Affects Version/s: 3.5.9, 3.5.3, 3.6.3, 3.6.2
Fix Version/s: None
I believe this bug was originally reported as
ZOOKEEPER-2966 but that was closed as not reproducible in February 2019. I left a comment with these details on that issue in December. I can create a PR with a fix at some point this week.
In ZooKeeper 3.6.2, in the context of the SolrJ client, we hit the NPE reported on
ZOOKEEPER-2966 when a DNS error causes an exception after the SolrZkClient trys to connect to ZooKeeper, but then immediately calls close on the ClientCnxn https://github.com/apache/solr/blob/releases/lucene-solr%2F8.7.0/solr/solrj/src/java/org/apache/solr/common/cloud/SolrZkClient.java#L158-L204.

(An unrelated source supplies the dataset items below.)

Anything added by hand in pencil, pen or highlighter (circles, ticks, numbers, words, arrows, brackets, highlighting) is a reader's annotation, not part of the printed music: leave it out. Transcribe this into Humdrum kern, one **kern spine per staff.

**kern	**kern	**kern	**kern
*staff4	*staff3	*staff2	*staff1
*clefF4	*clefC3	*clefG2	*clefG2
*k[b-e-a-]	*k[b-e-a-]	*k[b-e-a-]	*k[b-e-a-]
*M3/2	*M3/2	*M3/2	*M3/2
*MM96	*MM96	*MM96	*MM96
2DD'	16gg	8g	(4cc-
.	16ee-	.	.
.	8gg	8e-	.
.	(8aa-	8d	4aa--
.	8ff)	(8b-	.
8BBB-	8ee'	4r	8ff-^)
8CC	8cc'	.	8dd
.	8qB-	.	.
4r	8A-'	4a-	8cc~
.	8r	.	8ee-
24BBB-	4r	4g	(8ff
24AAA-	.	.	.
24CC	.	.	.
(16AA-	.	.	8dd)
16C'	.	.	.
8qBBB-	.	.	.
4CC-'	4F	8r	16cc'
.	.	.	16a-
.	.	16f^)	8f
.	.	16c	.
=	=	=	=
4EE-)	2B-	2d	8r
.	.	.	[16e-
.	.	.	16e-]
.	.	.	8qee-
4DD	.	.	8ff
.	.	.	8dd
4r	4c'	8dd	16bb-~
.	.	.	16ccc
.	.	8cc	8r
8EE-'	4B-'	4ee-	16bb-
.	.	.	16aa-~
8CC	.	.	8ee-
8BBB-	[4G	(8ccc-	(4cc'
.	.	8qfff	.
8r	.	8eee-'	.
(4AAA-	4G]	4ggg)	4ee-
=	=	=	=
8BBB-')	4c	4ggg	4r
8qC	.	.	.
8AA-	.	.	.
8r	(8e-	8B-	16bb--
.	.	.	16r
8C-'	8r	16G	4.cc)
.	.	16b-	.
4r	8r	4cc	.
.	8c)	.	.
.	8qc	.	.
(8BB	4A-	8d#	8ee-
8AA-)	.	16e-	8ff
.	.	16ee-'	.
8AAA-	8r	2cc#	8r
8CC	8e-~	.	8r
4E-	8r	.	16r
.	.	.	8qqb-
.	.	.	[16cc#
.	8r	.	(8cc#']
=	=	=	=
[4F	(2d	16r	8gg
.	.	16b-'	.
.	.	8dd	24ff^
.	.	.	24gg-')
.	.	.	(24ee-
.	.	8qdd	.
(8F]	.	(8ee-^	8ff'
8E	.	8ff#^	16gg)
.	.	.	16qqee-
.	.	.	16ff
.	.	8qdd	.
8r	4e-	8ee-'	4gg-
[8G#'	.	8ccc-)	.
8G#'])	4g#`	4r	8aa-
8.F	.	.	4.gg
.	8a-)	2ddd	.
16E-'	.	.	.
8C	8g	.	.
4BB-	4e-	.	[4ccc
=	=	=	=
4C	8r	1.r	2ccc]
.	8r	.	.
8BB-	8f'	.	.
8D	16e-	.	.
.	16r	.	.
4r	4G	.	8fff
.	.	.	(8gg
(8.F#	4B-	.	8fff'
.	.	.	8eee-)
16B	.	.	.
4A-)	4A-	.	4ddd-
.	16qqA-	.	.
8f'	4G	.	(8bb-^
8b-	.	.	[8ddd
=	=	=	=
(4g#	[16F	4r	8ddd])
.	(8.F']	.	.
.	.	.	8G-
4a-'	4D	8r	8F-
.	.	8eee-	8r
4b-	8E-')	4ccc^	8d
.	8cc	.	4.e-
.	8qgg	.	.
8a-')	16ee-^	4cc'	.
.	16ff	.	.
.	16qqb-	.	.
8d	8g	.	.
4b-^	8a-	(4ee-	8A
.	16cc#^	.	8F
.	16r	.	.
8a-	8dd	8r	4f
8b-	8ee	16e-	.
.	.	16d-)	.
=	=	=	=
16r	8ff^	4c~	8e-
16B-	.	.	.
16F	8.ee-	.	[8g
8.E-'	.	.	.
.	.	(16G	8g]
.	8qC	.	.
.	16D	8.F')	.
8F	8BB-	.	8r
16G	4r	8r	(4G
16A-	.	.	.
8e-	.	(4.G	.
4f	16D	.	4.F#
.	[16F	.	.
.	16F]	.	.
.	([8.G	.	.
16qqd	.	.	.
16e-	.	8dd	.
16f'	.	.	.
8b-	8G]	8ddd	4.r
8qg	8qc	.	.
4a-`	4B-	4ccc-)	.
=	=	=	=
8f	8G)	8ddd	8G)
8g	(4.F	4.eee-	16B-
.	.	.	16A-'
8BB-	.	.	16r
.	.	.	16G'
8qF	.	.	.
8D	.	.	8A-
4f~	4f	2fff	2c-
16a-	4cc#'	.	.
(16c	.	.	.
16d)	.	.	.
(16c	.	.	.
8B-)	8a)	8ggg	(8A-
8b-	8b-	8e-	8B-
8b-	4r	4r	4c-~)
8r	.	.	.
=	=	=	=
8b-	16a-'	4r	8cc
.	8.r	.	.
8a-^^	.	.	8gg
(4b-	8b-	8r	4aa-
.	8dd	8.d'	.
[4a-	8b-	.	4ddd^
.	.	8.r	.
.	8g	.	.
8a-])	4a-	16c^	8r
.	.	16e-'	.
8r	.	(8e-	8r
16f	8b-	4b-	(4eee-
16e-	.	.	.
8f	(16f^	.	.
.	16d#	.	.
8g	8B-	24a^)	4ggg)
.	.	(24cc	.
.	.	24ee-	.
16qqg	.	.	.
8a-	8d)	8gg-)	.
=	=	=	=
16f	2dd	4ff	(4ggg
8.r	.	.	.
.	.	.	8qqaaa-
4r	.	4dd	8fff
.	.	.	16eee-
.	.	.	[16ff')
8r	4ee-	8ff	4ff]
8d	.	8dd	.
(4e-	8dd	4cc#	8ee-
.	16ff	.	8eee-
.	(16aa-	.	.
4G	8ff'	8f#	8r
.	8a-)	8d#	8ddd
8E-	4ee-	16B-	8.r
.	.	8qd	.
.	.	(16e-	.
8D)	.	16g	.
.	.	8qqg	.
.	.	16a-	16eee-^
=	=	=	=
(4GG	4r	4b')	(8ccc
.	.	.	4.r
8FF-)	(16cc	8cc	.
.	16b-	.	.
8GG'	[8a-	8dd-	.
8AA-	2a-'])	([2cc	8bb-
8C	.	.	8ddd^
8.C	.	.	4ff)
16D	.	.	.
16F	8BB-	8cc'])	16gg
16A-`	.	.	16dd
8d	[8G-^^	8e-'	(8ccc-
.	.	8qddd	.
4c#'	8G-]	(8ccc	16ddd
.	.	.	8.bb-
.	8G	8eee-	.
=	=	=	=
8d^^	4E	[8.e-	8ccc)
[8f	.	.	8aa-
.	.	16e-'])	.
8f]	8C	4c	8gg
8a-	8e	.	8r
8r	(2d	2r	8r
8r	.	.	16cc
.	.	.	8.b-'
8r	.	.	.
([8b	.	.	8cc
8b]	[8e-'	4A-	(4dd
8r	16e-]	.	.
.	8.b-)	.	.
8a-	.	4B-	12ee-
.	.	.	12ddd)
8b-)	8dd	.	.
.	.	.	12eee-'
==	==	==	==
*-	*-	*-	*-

This happens if the ClientCnxnSocketNetty's onClosing() is called before connect(...) (or if connect isn't called at all) because the firstConnect CountDownLatch is only initialized in connect(...).
A null check in onClosing() will fix it, but I don't know if there's any greater change required, e.g. some synchronization around connect and onClosing.
The code in 3.5.3 looks very similar, it looks like it's been present since the initial commit of ClientCnxnSocketNetty.